Start of EXTRACTED MATERIAL

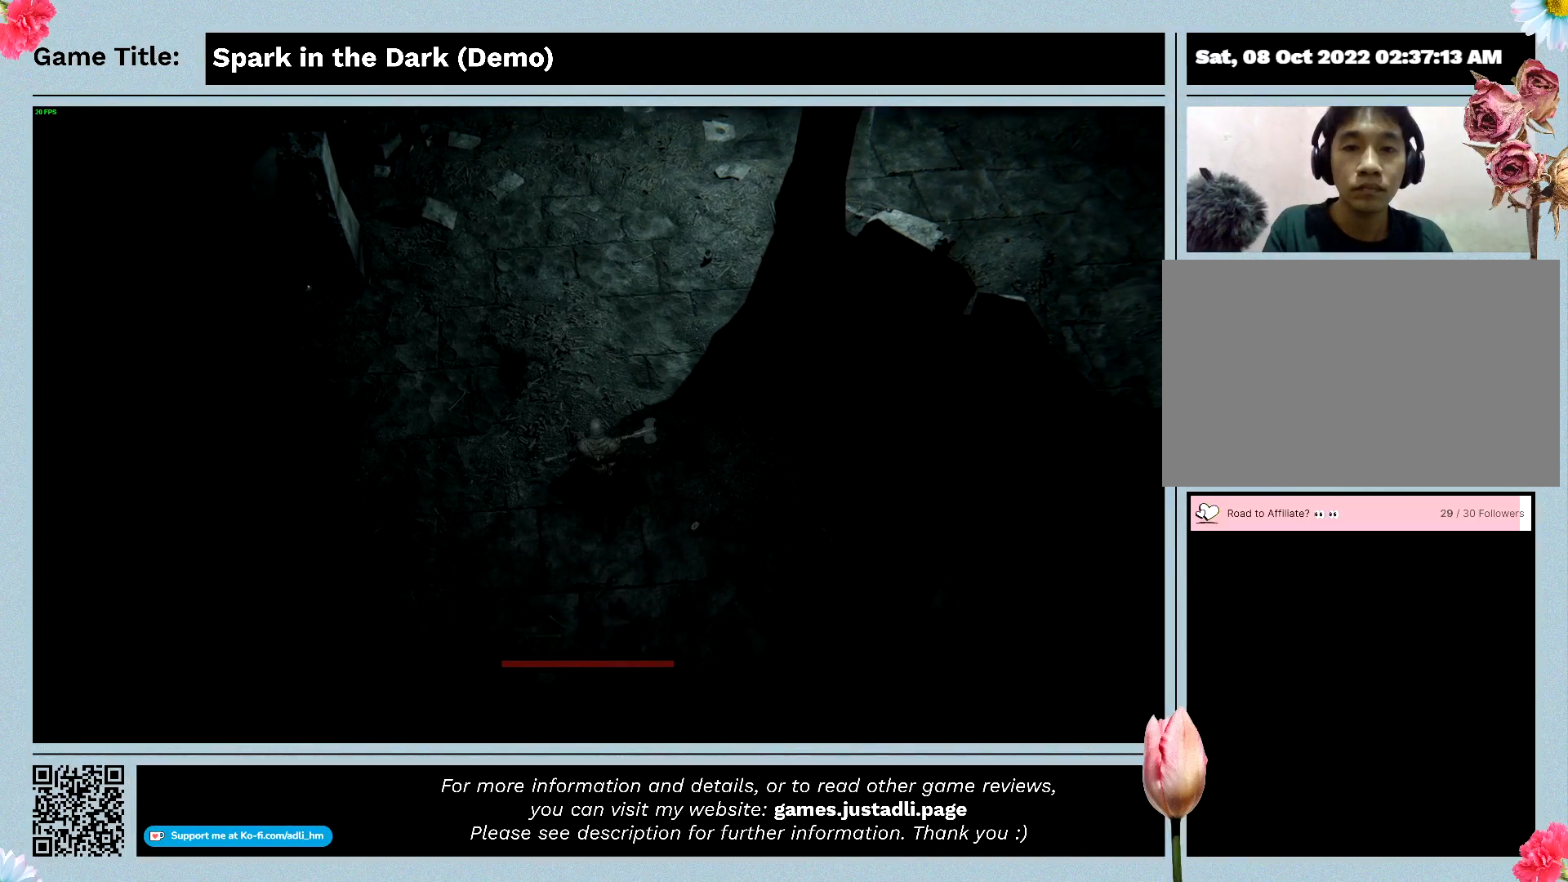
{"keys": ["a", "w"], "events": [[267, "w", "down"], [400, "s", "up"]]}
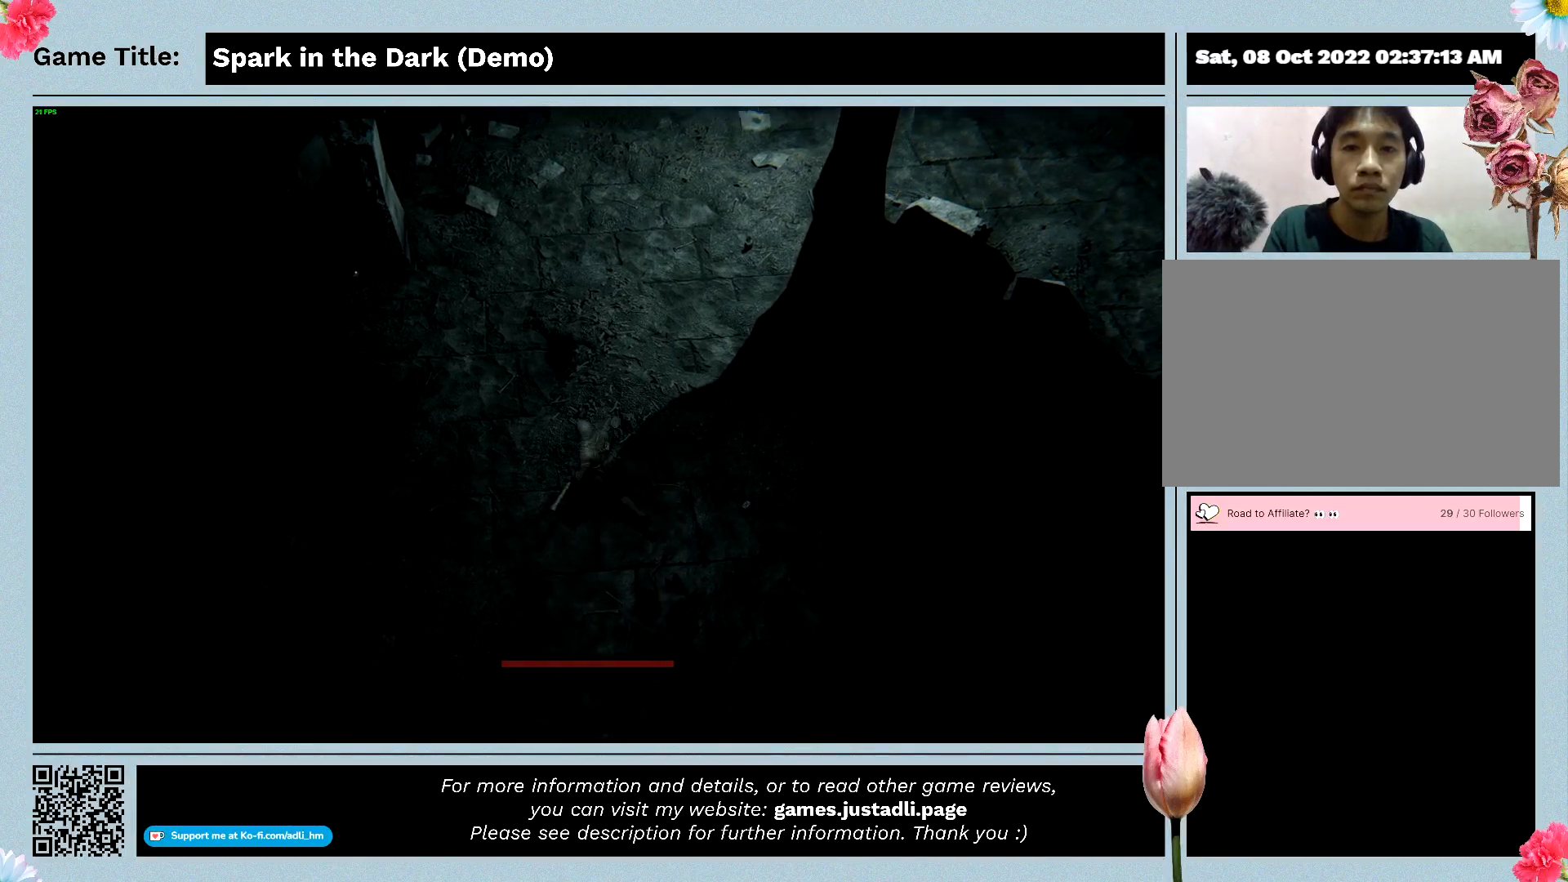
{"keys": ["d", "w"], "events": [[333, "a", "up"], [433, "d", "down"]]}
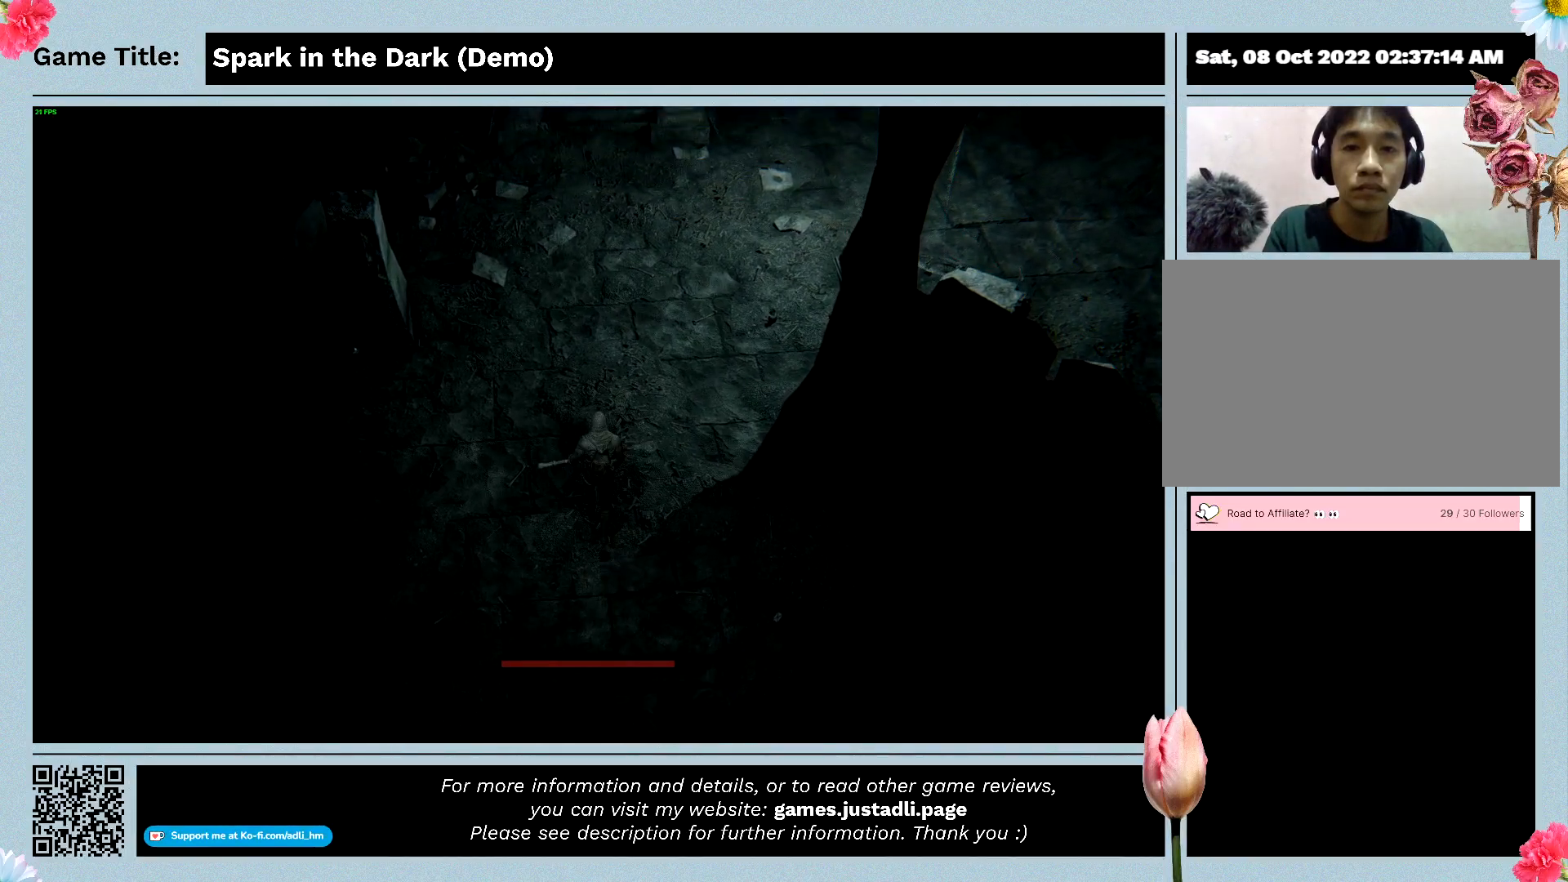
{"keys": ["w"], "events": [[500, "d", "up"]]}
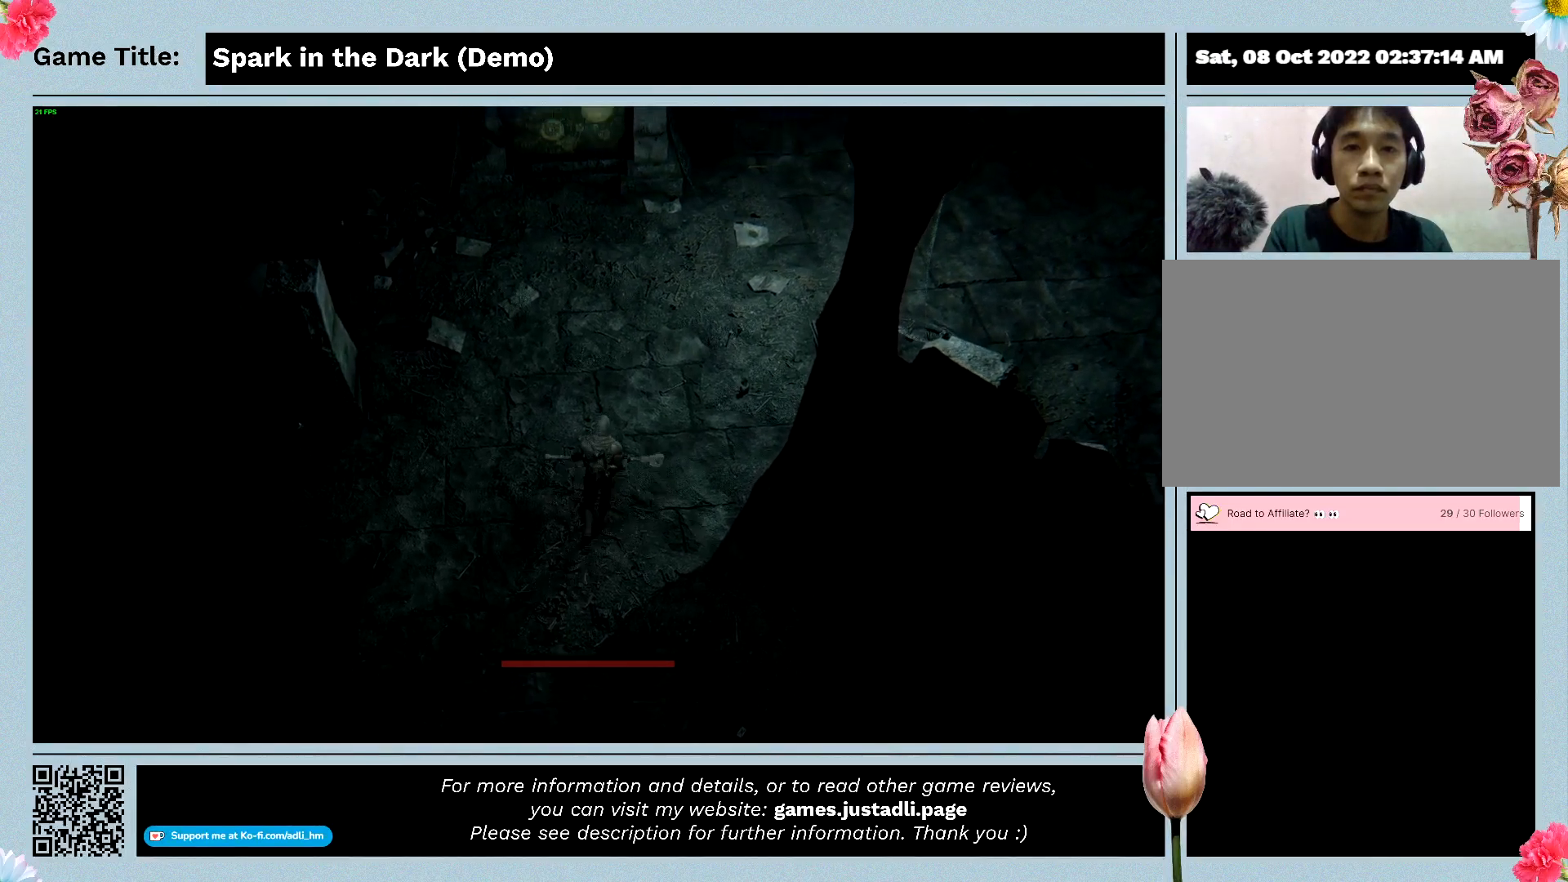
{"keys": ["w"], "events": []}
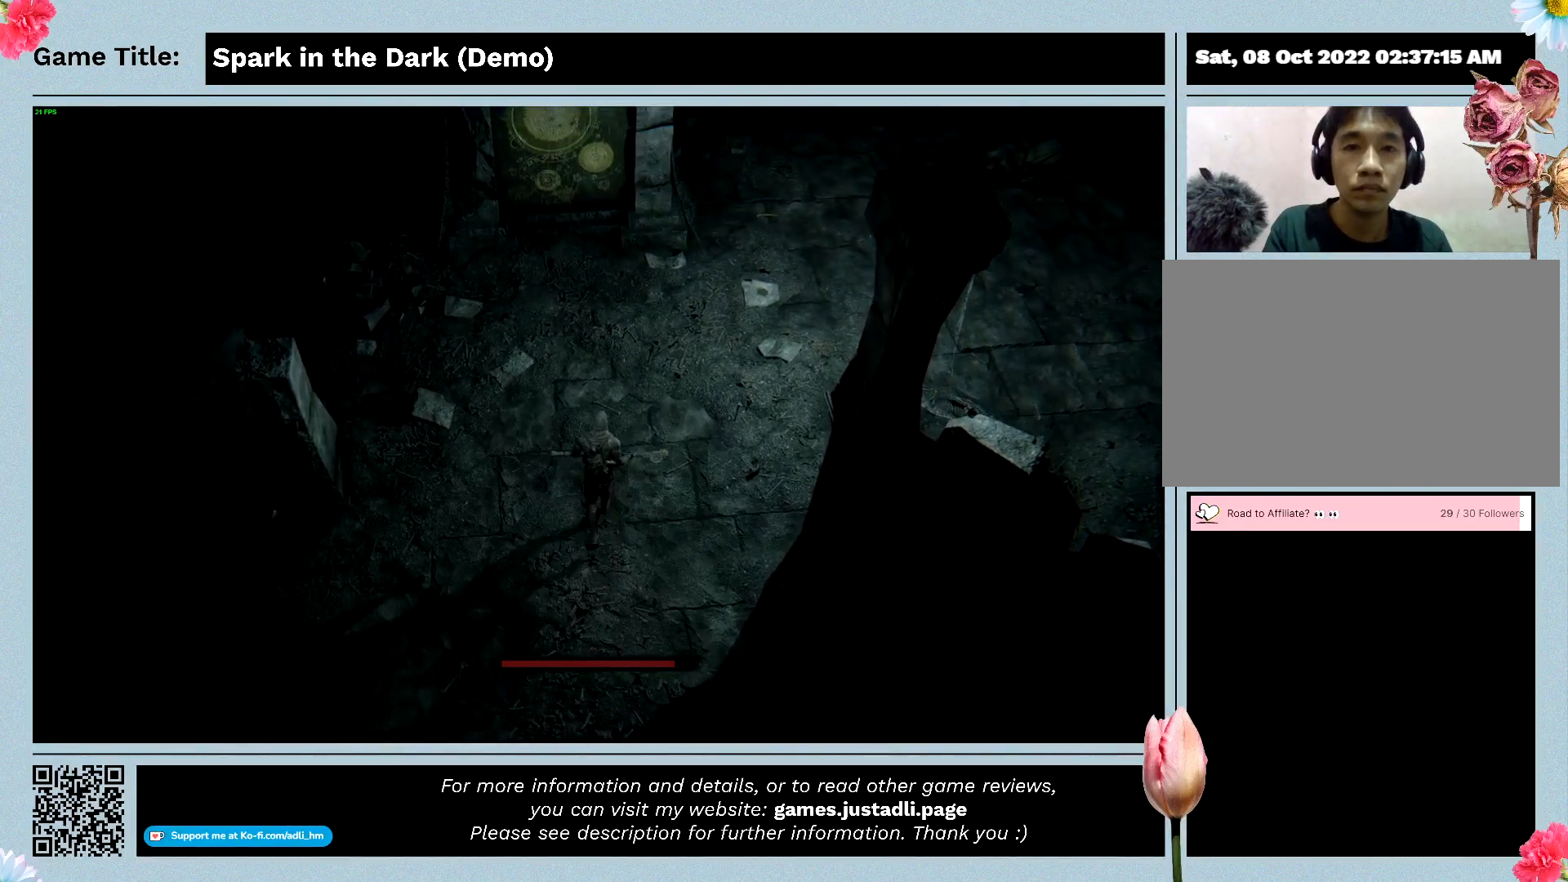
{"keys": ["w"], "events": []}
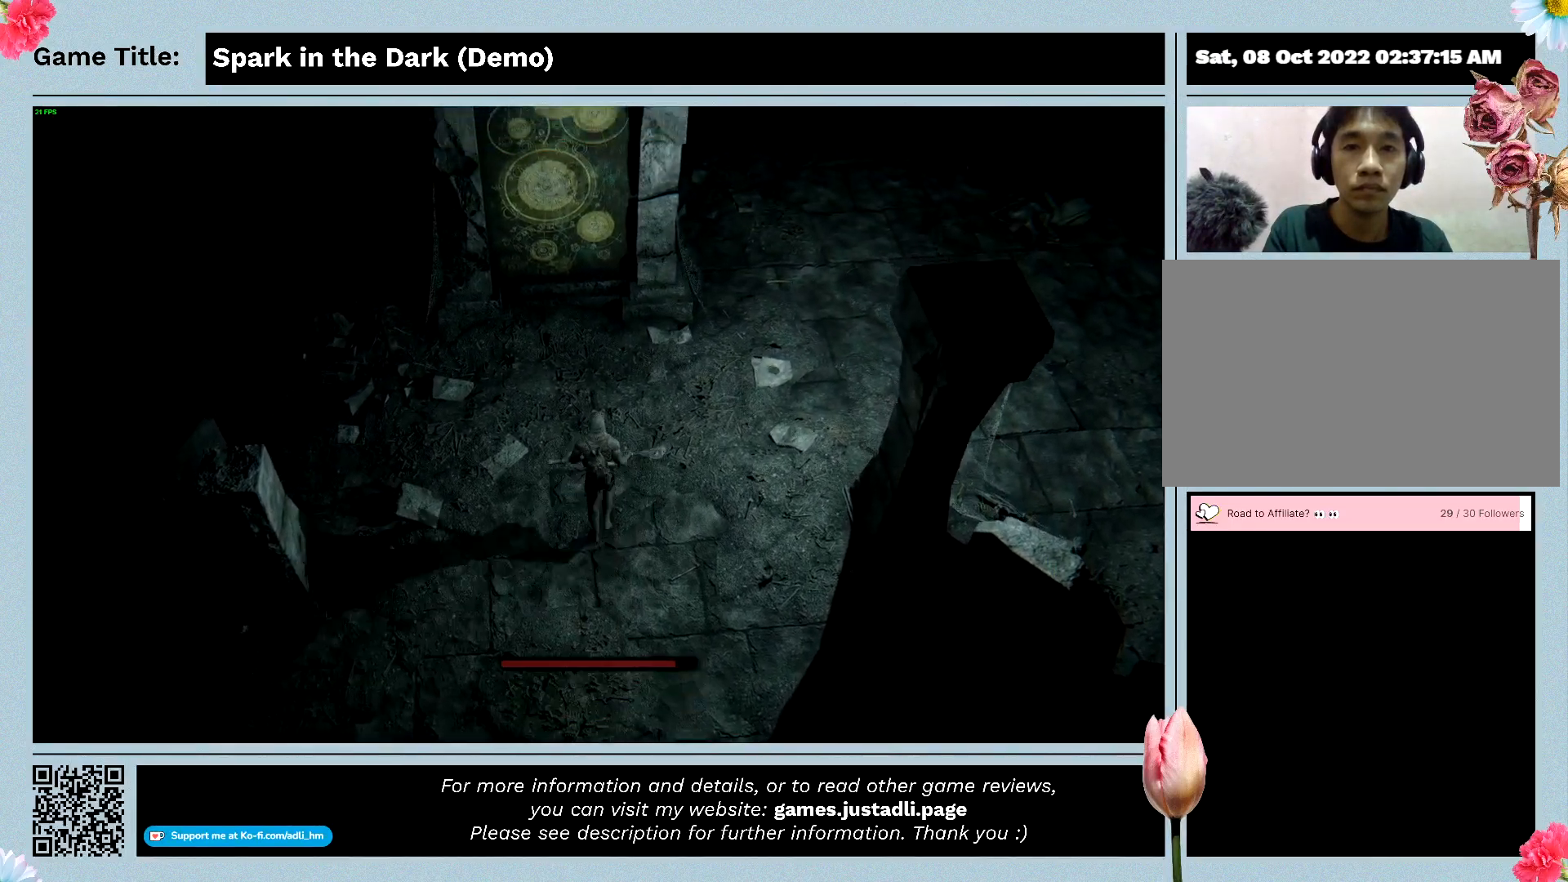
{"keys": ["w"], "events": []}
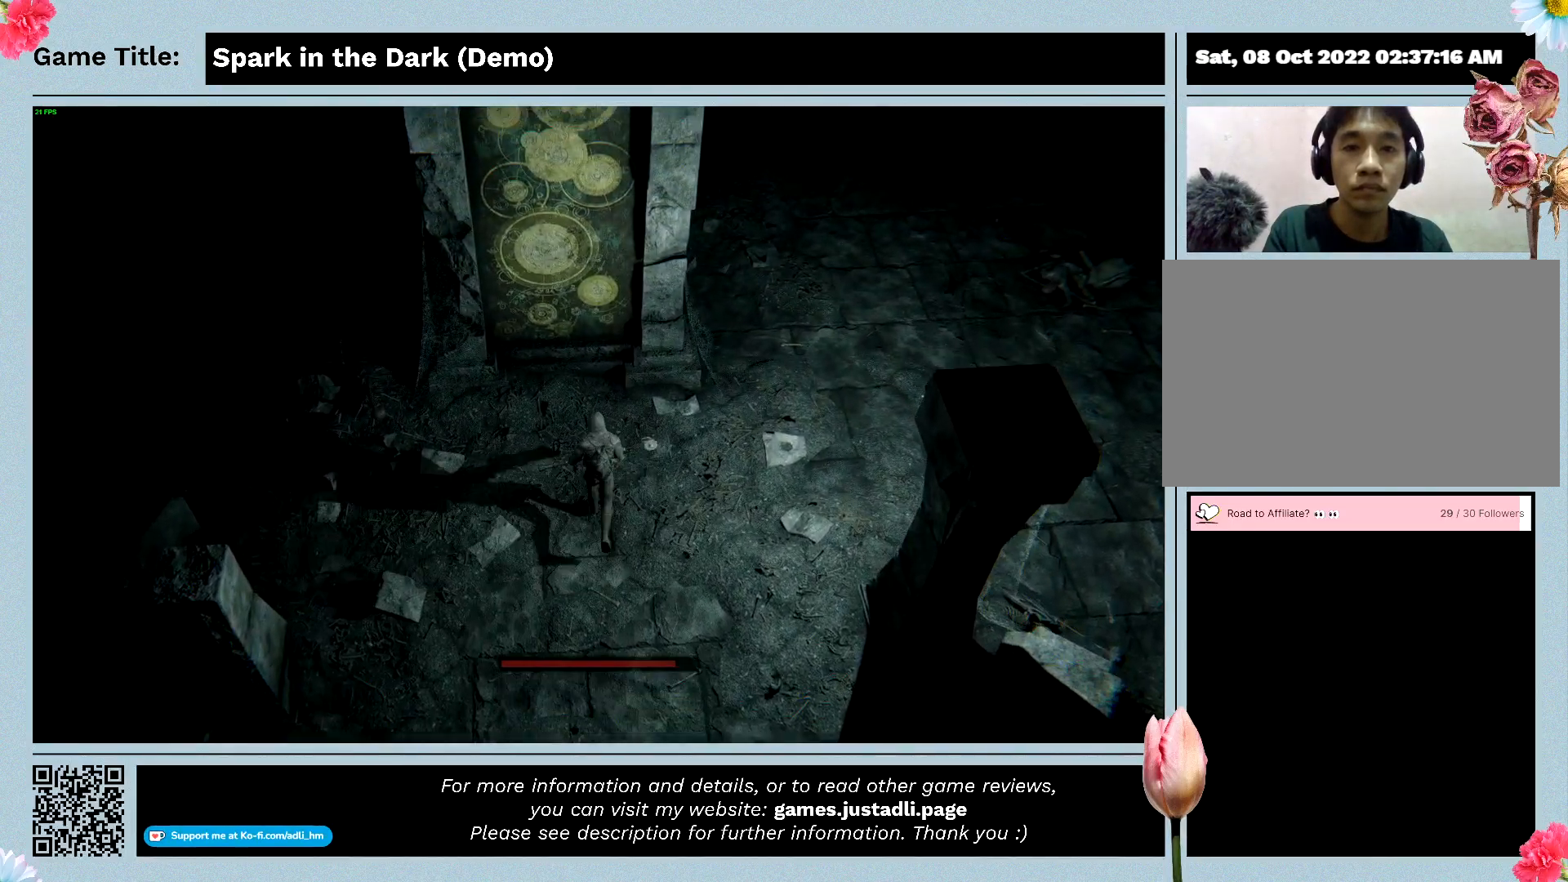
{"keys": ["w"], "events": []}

End of EXTRACTED MATERIAL

◆ EXERCISE INSTRUCTIONS
Among the lines above, find those carrying the word "down" and copy them out.

◆ OUTPUT
{"keys": ["a", "w"], "events": [[267, "w", "down"], [400, "s", "up"]]}
{"keys": ["d", "w"], "events": [[333, "a", "up"], [433, "d", "down"]]}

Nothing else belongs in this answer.